**Directions for this task**. Nothing in the data should be left out or altered when it is retyped.

▬▬▬

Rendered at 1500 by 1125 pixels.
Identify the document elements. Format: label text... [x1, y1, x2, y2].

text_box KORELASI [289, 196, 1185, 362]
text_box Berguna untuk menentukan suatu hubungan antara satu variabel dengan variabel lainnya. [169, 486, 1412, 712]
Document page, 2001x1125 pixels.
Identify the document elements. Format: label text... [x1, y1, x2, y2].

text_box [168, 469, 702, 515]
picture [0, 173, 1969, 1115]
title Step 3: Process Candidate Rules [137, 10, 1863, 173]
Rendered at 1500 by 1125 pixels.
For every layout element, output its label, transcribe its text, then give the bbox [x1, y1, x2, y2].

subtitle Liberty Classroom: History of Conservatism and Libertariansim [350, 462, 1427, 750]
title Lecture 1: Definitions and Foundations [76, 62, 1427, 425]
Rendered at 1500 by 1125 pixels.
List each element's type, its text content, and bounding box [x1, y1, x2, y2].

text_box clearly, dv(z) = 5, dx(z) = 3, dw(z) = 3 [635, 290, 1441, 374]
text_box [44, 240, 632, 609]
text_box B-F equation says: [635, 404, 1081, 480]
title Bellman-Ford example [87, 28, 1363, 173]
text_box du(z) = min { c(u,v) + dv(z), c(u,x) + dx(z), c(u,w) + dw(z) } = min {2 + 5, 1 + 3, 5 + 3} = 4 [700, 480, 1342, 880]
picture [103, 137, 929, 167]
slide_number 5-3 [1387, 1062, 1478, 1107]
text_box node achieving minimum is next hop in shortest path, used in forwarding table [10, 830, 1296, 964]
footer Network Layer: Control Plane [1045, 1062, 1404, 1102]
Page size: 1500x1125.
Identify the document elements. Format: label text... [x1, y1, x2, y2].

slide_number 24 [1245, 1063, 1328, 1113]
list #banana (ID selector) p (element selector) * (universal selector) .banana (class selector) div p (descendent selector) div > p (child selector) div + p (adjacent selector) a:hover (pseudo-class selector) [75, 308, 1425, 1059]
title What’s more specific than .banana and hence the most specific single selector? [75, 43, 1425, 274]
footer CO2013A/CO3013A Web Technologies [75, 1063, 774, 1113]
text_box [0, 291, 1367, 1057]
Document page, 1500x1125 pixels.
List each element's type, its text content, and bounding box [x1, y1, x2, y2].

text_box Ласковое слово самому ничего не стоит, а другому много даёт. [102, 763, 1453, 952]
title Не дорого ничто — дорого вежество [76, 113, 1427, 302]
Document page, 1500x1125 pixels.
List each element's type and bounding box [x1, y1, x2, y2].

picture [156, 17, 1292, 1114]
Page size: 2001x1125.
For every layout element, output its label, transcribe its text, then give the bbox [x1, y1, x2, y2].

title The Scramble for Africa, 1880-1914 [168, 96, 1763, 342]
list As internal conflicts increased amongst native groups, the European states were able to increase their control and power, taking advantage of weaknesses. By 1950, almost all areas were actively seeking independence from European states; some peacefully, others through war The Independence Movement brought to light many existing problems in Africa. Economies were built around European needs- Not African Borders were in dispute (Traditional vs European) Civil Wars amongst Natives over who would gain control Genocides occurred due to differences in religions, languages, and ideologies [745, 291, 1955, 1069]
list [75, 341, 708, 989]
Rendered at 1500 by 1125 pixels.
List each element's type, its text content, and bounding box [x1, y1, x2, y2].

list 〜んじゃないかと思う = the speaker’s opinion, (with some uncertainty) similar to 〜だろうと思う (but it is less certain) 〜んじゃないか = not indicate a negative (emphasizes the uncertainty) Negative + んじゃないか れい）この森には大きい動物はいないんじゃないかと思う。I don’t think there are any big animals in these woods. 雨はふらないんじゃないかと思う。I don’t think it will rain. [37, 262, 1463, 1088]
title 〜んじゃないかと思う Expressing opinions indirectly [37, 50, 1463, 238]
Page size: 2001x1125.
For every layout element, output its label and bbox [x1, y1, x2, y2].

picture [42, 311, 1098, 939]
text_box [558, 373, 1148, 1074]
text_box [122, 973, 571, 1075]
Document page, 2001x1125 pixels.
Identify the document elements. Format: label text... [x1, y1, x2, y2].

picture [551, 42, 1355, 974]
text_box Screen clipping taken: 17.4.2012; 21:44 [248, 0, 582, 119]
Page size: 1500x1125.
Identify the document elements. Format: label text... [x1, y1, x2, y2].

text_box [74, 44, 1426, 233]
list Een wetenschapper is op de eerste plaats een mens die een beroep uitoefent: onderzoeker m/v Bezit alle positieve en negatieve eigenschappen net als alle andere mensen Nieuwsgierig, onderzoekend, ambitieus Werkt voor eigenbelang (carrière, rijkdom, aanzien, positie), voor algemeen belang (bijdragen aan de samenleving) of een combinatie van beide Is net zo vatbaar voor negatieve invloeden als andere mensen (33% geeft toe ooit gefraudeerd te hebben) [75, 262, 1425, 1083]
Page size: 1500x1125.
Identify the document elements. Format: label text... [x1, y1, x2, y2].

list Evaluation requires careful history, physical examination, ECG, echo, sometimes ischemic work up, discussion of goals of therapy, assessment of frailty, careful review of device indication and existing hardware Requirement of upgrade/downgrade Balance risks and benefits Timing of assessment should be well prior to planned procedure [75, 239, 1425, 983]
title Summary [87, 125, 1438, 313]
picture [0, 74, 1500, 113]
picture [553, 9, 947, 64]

▬▬▬

**Completed task**.
Rendered at 1500 by 1125 pixels.
Identify the document elements. Format: label text... [x1, y1, x2, y2].

text_box KORELASI [289, 196, 1185, 362]
text_box Berguna untuk menentukan suatu hubungan antara satu variabel dengan variabel lainnya. [169, 486, 1412, 712]
Document page, 2001x1125 pixels.
Identify the document elements. Format: label text... [x1, y1, x2, y2].

text_box [168, 469, 702, 515]
picture [0, 173, 1969, 1115]
title Step 3: Process Candidate Rules [137, 10, 1863, 173]
Rendered at 1500 by 1125 pixels.
For every layout element, output its label, transcribe its text, then give the bbox [x1, y1, x2, y2].

subtitle Liberty Classroom: History of Conservatism and Libertariansim [350, 462, 1427, 750]
title Lecture 1: Definitions and Foundations [76, 62, 1427, 425]
Rendered at 1500 by 1125 pixels.
List each element's type, its text content, and bounding box [x1, y1, x2, y2].

text_box clearly, dv(z) = 5, dx(z) = 3, dw(z) = 3 [635, 290, 1441, 374]
text_box [44, 240, 632, 609]
text_box B-F equation says: [635, 404, 1081, 480]
title Bellman-Ford example [87, 28, 1363, 173]
text_box du(z) = min { c(u,v) + dv(z), c(u,x) + dx(z), c(u,w) + dw(z) } = min {2 + 5, 1 + 3, 5 + 3} = 4 [700, 480, 1342, 880]
picture [103, 137, 929, 167]
slide_number 5-3 [1387, 1062, 1478, 1107]
text_box node achieving minimum is next hop in shortest path, used in forwarding table [10, 830, 1296, 964]
footer Network Layer: Control Plane [1045, 1062, 1404, 1102]
Page size: 1500x1125.
Identify the document elements. Format: label text... [x1, y1, x2, y2].

slide_number 24 [1245, 1063, 1328, 1113]
list #banana (ID selector) p (element selector) * (universal selector) .banana (class selector) div p (descendent selector) div > p (child selector) div + p (adjacent selector) a:hover (pseudo-class selector) [75, 308, 1425, 1059]
title What’s more specific than .banana and hence the most specific single selector? [75, 43, 1425, 274]
footer CO2013A/CO3013A Web Technologies [75, 1063, 774, 1113]
text_box [0, 291, 1367, 1057]
Document page, 1500x1125 pixels.
List each element's type, its text content, and bounding box [x1, y1, x2, y2].

text_box Ласковое слово самому ничего не стоит, а другому много даёт. [102, 763, 1453, 952]
title Не дорого ничто — дорого вежество [76, 113, 1427, 302]
Document page, 1500x1125 pixels.
List each element's type and bounding box [x1, y1, x2, y2].

picture [156, 17, 1292, 1114]
Page size: 2001x1125.
For every layout element, output its label, transcribe its text, then give the bbox [x1, y1, x2, y2].

title The Scramble for Africa, 1880-1914 [168, 96, 1763, 342]
list As internal conflicts increased amongst native groups, the European states were able to increase their control and power, taking advantage of weaknesses. By 1950, almost all areas were actively seeking independence from European states; some peacefully, others through war The Independence Movement brought to light many existing problems in Africa. Economies were built around European needs- Not African Borders were in dispute (Traditional vs European) Civil Wars amongst Natives over who would gain control Genocides occurred due to differences in religions, languages, and ideologies [745, 291, 1955, 1069]
list [75, 341, 708, 989]
Rendered at 1500 by 1125 pixels.
List each element's type, its text content, and bounding box [x1, y1, x2, y2].

list 〜んじゃないかと思う = the speaker’s opinion, (with some uncertainty) similar to 〜だろうと思う (but it is less certain) 〜んじゃないか = not indicate a negative (emphasizes the uncertainty) Negative + んじゃないか れい）この森には大きい動物はいないんじゃないかと思う。I don’t think there are any big animals in these woods. 雨はふらないんじゃないかと思う。I don’t think it will rain. [37, 262, 1463, 1088]
title 〜んじゃないかと思う Expressing opinions indirectly [37, 50, 1463, 238]
Page size: 2001x1125.
For every layout element, output its label and bbox [x1, y1, x2, y2].

picture [42, 311, 1098, 939]
text_box [558, 373, 1148, 1074]
text_box [122, 973, 571, 1075]
Document page, 2001x1125 pixels.
Identify the document elements. Format: label text... [x1, y1, x2, y2].

picture [551, 42, 1355, 974]
text_box Screen clipping taken: 17.4.2012; 21:44 [248, 0, 582, 119]
Page size: 1500x1125.
Identify the document elements. Format: label text... [x1, y1, x2, y2].

text_box [74, 44, 1426, 233]
list Een wetenschapper is op de eerste plaats een mens die een beroep uitoefent: onderzoeker m/v Bezit alle positieve en negatieve eigenschappen net als alle andere mensen Nieuwsgierig, onderzoekend, ambitieus Werkt voor eigenbelang (carrière, rijkdom, aanzien, positie), voor algemeen belang (bijdragen aan de samenleving) of een combinatie van beide Is net zo vatbaar voor negatieve invloeden als andere mensen (33% geeft toe ooit gefraudeerd te hebben) [75, 262, 1425, 1083]
Page size: 1500x1125.
Identify the document elements. Format: label text... [x1, y1, x2, y2].

list Evaluation requires careful history, physical examination, ECG, echo, sometimes ischemic work up, discussion of goals of therapy, assessment of frailty, careful review of device indication and existing hardware Requirement of upgrade/downgrade Balance risks and benefits Timing of assessment should be well prior to planned procedure [75, 239, 1425, 983]
title Summary [87, 125, 1438, 313]
picture [0, 74, 1500, 113]
picture [553, 9, 947, 64]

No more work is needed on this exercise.